→ Exercise instructions
Among the records below, find the line that has "The members"; from there, give the lines again exactly, and stop after the line that has "95.006 | 8.559 |".

→ Data for this exercise
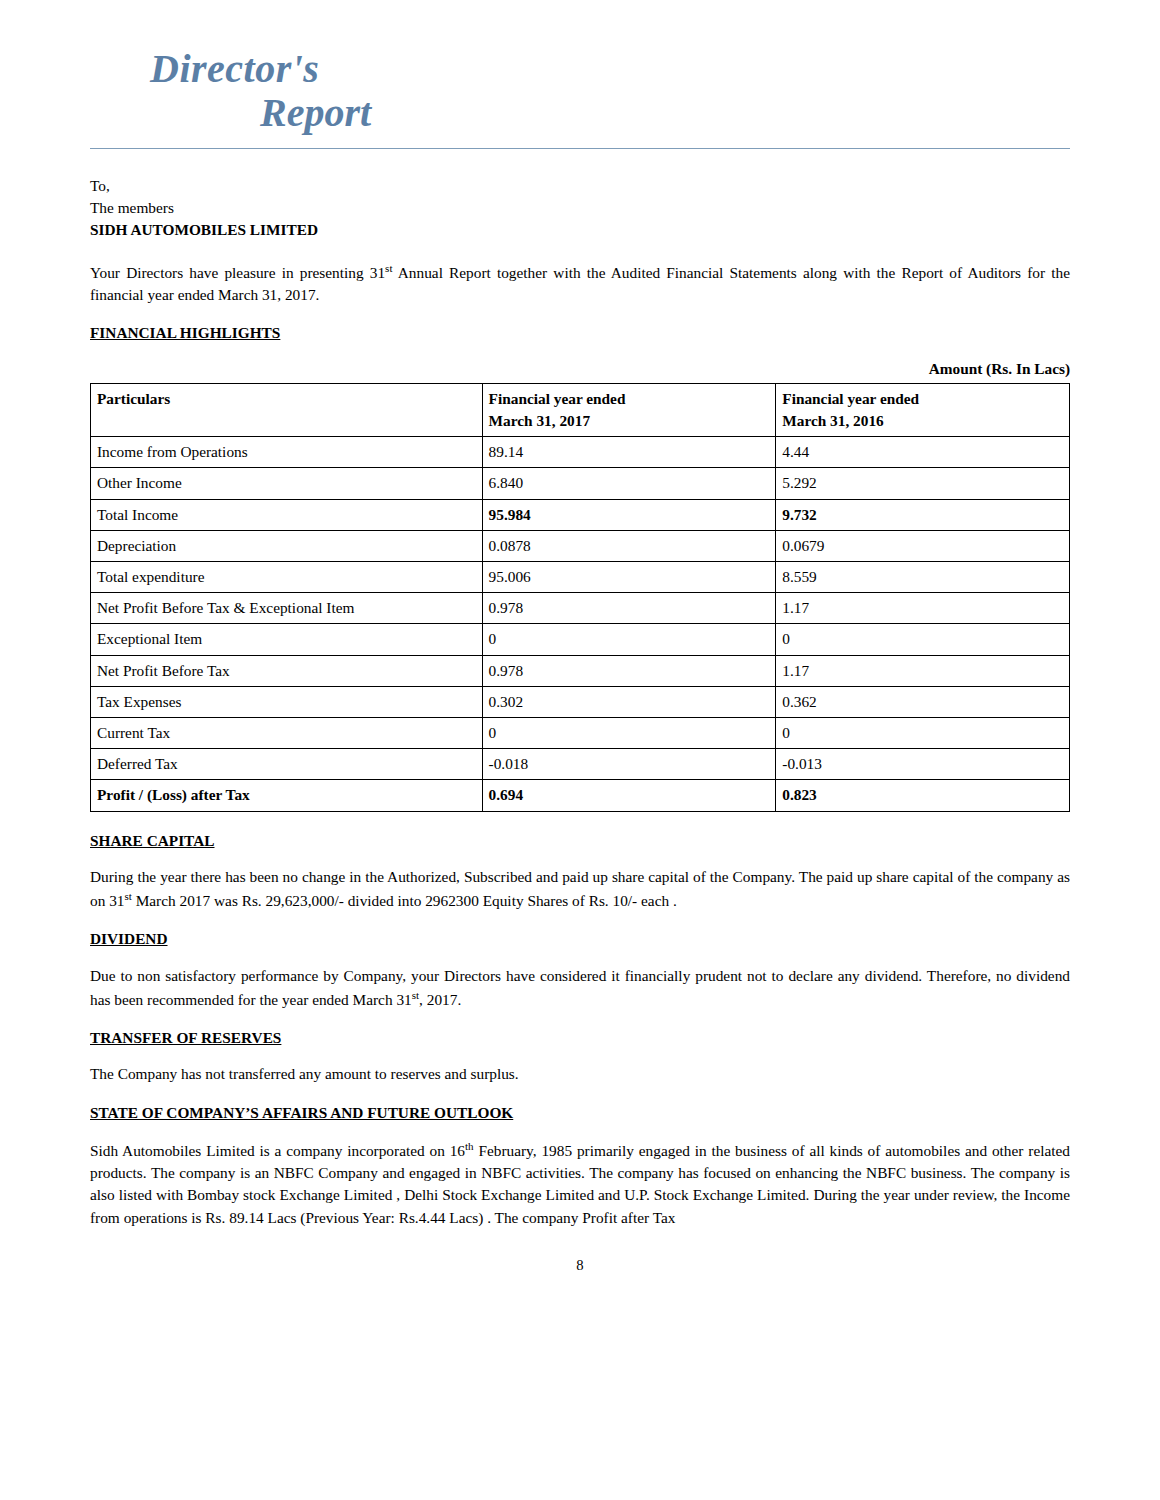Director's Report
To,
The members
SIDH AUTOMOBILES LIMITED
Your Directors have pleasure in presenting 31st Annual Report together with the Audited Financial Statements along with the Report of Auditors for the financial year ended March 31, 2017.
FINANCIAL HIGHLIGHTS
Amount (Rs. In Lacs)
| Particulars | Financial year ended March 31, 2017 | Financial year ended March 31, 2016 |
| --- | --- | --- |
| Income from Operations | 89.14 | 4.44 |
| Other Income | 6.840 | 5.292 |
| Total Income | 95.984 | 9.732 |
| Depreciation | 0.0878 | 0.0679 |
| Total expenditure | 95.006 | 8.559 |
| Net Profit Before Tax & Exceptional Item | 0.978 | 1.17 |
| Exceptional Item | 0 | 0 |
| Net Profit Before Tax | 0.978 | 1.17 |
| Tax Expenses | 0.302 | 0.362 |
| Current Tax | 0 | 0 |
| Deferred Tax | -0.018 | -0.013 |
| Profit / (Loss) after Tax | 0.694 | 0.823 |
SHARE CAPITAL
During the year there has been no change in the Authorized, Subscribed and paid up share capital of the Company. The paid up share capital of the company as on 31st March 2017 was Rs. 29,623,000/- divided into 2962300 Equity Shares of Rs. 10/- each .
DIVIDEND
Due to non satisfactory performance by Company, your Directors have considered it financially prudent not to declare any dividend. Therefore, no dividend has been recommended for the year ended March 31st, 2017.
TRANSFER OF RESERVES
The Company has not transferred any amount to reserves and surplus.
STATE OF COMPANY’S AFFAIRS AND FUTURE OUTLOOK
Sidh Automobiles Limited is a company incorporated on 16th February, 1985 primarily engaged in the business of all kinds of automobiles and other related products. The company is an NBFC Company and engaged in NBFC activities. The company has focused on enhancing the NBFC business. The company is also listed with Bombay stock Exchange Limited , Delhi Stock Exchange Limited and U.P. Stock Exchange Limited. During the year under review, the Income from operations is Rs. 89.14 Lacs (Previous Year: Rs.4.44 Lacs) . The company Profit after Tax
8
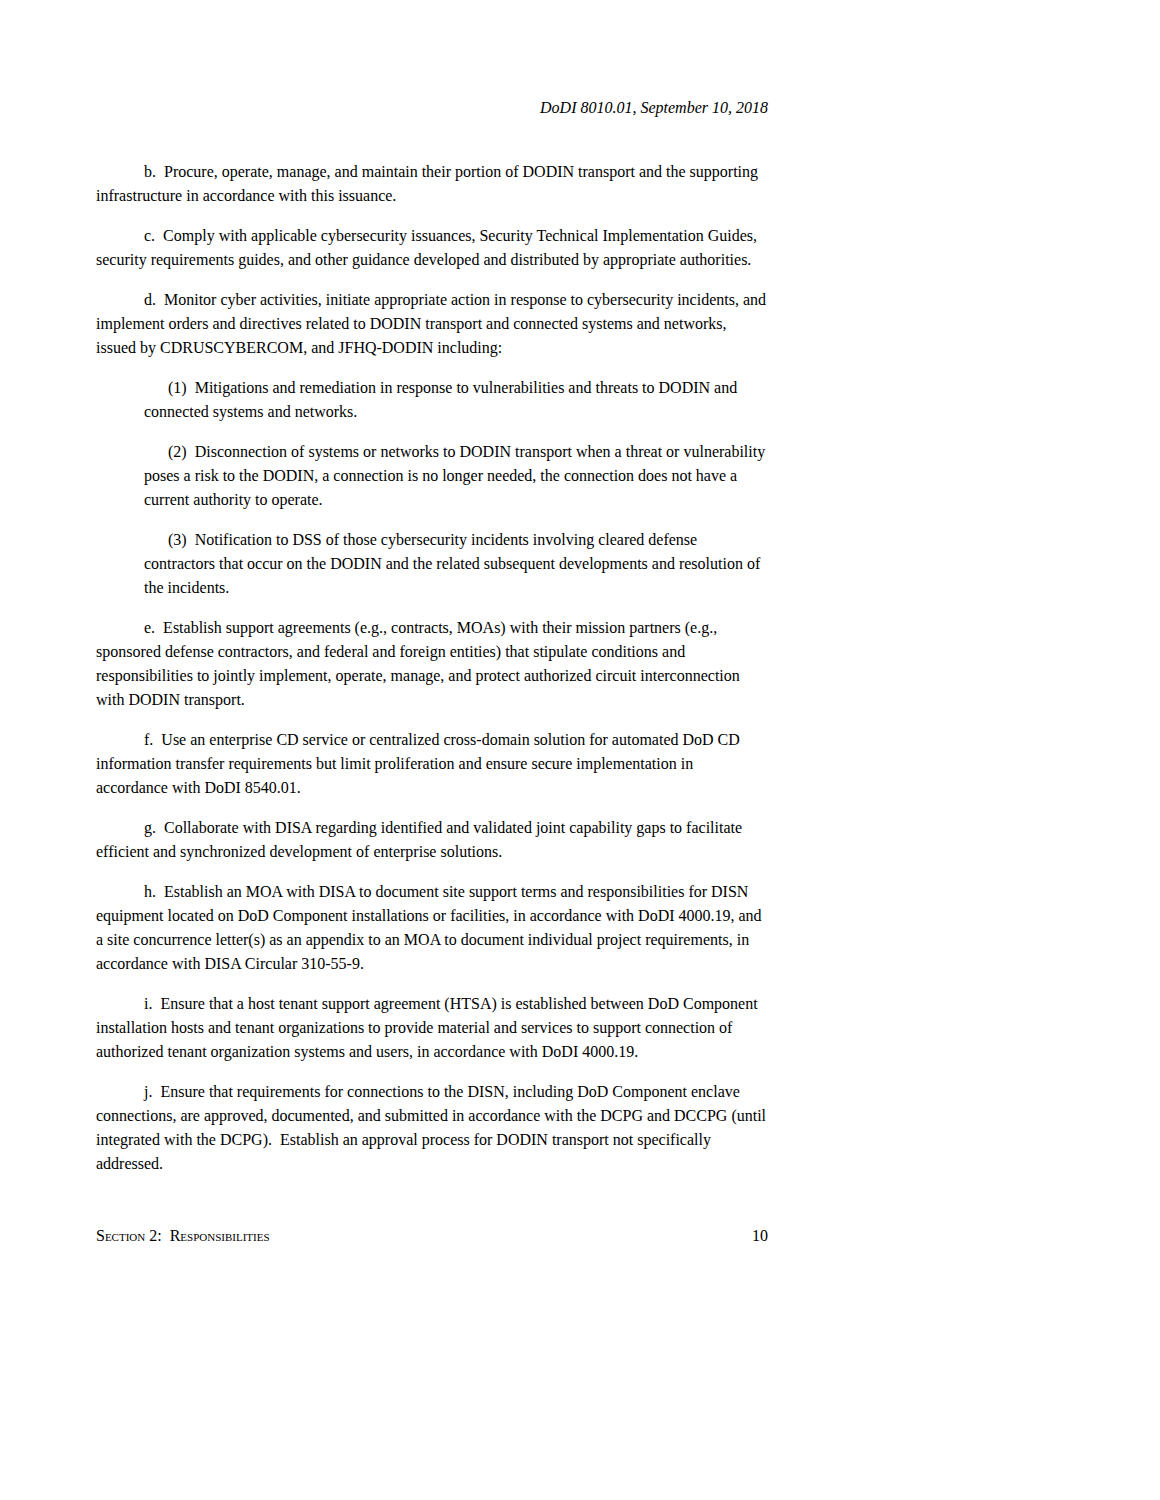DoDI 8010.01, September 10, 2018
b. Procure, operate, manage, and maintain their portion of DODIN transport and the supporting infrastructure in accordance with this issuance.
c. Comply with applicable cybersecurity issuances, Security Technical Implementation Guides, security requirements guides, and other guidance developed and distributed by appropriate authorities.
d. Monitor cyber activities, initiate appropriate action in response to cybersecurity incidents, and implement orders and directives related to DODIN transport and connected systems and networks, issued by CDRUSCYBERCOM, and JFHQ-DODIN including:
(1) Mitigations and remediation in response to vulnerabilities and threats to DODIN and connected systems and networks.
(2) Disconnection of systems or networks to DODIN transport when a threat or vulnerability poses a risk to the DODIN, a connection is no longer needed, the connection does not have a current authority to operate.
(3) Notification to DSS of those cybersecurity incidents involving cleared defense contractors that occur on the DODIN and the related subsequent developments and resolution of the incidents.
e. Establish support agreements (e.g., contracts, MOAs) with their mission partners (e.g., sponsored defense contractors, and federal and foreign entities) that stipulate conditions and responsibilities to jointly implement, operate, manage, and protect authorized circuit interconnection with DODIN transport.
f. Use an enterprise CD service or centralized cross-domain solution for automated DoD CD information transfer requirements but limit proliferation and ensure secure implementation in accordance with DoDI 8540.01.
g. Collaborate with DISA regarding identified and validated joint capability gaps to facilitate efficient and synchronized development of enterprise solutions.
h. Establish an MOA with DISA to document site support terms and responsibilities for DISN equipment located on DoD Component installations or facilities, in accordance with DoDI 4000.19, and a site concurrence letter(s) as an appendix to an MOA to document individual project requirements, in accordance with DISA Circular 310-55-9.
i. Ensure that a host tenant support agreement (HTSA) is established between DoD Component installation hosts and tenant organizations to provide material and services to support connection of authorized tenant organization systems and users, in accordance with DoDI 4000.19.
j. Ensure that requirements for connections to the DISN, including DoD Component enclave connections, are approved, documented, and submitted in accordance with the DCPG and DCCPG (until integrated with the DCPG). Establish an approval process for DODIN transport not specifically addressed.
Section 2: Responsibilities 10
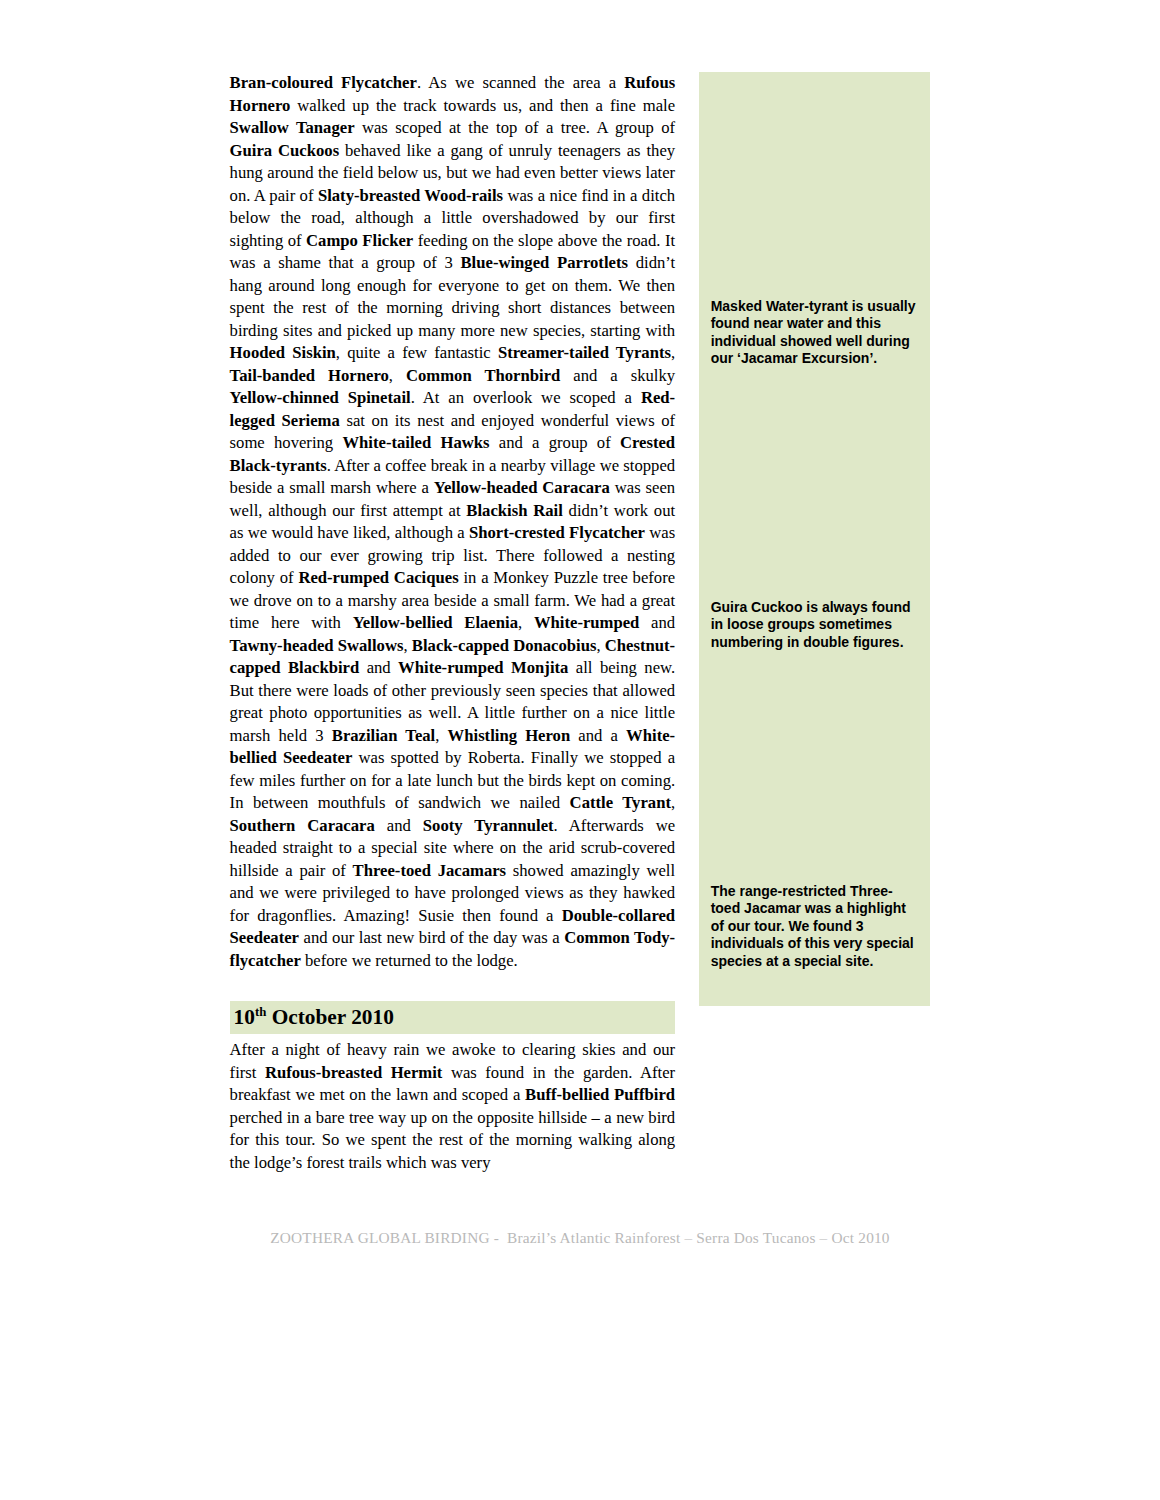Bran-coloured Flycatcher. As we scanned the area a Rufous Hornero walked up the track towards us, and then a fine male Swallow Tanager was scoped at the top of a tree. A group of Guira Cuckoos behaved like a gang of unruly teenagers as they hung around the field below us, but we had even better views later on. A pair of Slaty-breasted Wood-rails was a nice find in a ditch below the road, although a little overshadowed by our first sighting of Campo Flicker feeding on the slope above the road. It was a shame that a group of 3 Blue-winged Parrotlets didn’t hang around long enough for everyone to get on them. We then spent the rest of the morning driving short distances between birding sites and picked up many more new species, starting with Hooded Siskin, quite a few fantastic Streamer-tailed Tyrants, Tail-banded Hornero, Common Thornbird and a skulky Yellow-chinned Spinetail. At an overlook we scoped a Red-legged Seriema sat on its nest and enjoyed wonderful views of some hovering White-tailed Hawks and a group of Crested Black-tyrants. After a coffee break in a nearby village we stopped beside a small marsh where a Yellow-headed Caracara was seen well, although our first attempt at Blackish Rail didn’t work out as we would have liked, although a Short-crested Flycatcher was added to our ever growing trip list. There followed a nesting colony of Red-rumped Caciques in a Monkey Puzzle tree before we drove on to a marshy area beside a small farm. We had a great time here with Yellow-bellied Elaenia, White-rumped and Tawny-headed Swallows, Black-capped Donacobius, Chestnut-capped Blackbird and White-rumped Monjita all being new. But there were loads of other previously seen species that allowed great photo opportunities as well. A little further on a nice little marsh held 3 Brazilian Teal, Whistling Heron and a White-bellied Seedeater was spotted by Roberta. Finally we stopped a few miles further on for a late lunch but the birds kept on coming. In between mouthfuls of sandwich we nailed Cattle Tyrant, Southern Caracara and Sooty Tyrannulet. Afterwards we headed straight to a special site where on the arid scrub-covered hillside a pair of Three-toed Jacamars showed amazingly well and we were privileged to have prolonged views as they hawked for dragonflies. Amazing! Susie then found a Double-collared Seedeater and our last new bird of the day was a Common Tody-flycatcher before we returned to the lodge.
10th October 2010
After a night of heavy rain we awoke to clearing skies and our first Rufous-breasted Hermit was found in the garden. After breakfast we met on the lawn and scoped a Buff-bellied Puffbird perched in a bare tree way up on the opposite hillside – a new bird for this tour. So we spent the rest of the morning walking along the lodge’s forest trails which was very
Masked Water-tyrant is usually found near water and this individual showed well during our ‘Jacamar Excursion’.
Guira Cuckoo is always found in loose groups sometimes numbering in double figures.
The range-restricted Three-toed Jacamar was a highlight of our tour. We found 3 individuals of this very special species at a special site.
ZOOTHERA GLOBAL BIRDING - Brazil’s Atlantic Rainforest – Serra Dos Tucanos – Oct 2010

→ Written answer
The members
SIDH AUTOMOBILES LIMITED
Your Directors have pleasure in presenting 31st Annual Report together with the Audited Financial Statements along with the Report of Auditors for the financial year ended March 31, 2017.
FINANCIAL HIGHLIGHTS
Amount (Rs. In Lacs)
| Particulars | Financial year ended March 31, 2017 | Financial year ended March 31, 2016 |
| --- | --- | --- |
| Income from Operations | 89.14 | 4.44 |
| Other Income | 6.840 | 5.292 |
| Total Income | 95.984 | 9.732 |
| Depreciation | 0.0878 | 0.0679 |
| Total expenditure | 95.006 | 8.559 |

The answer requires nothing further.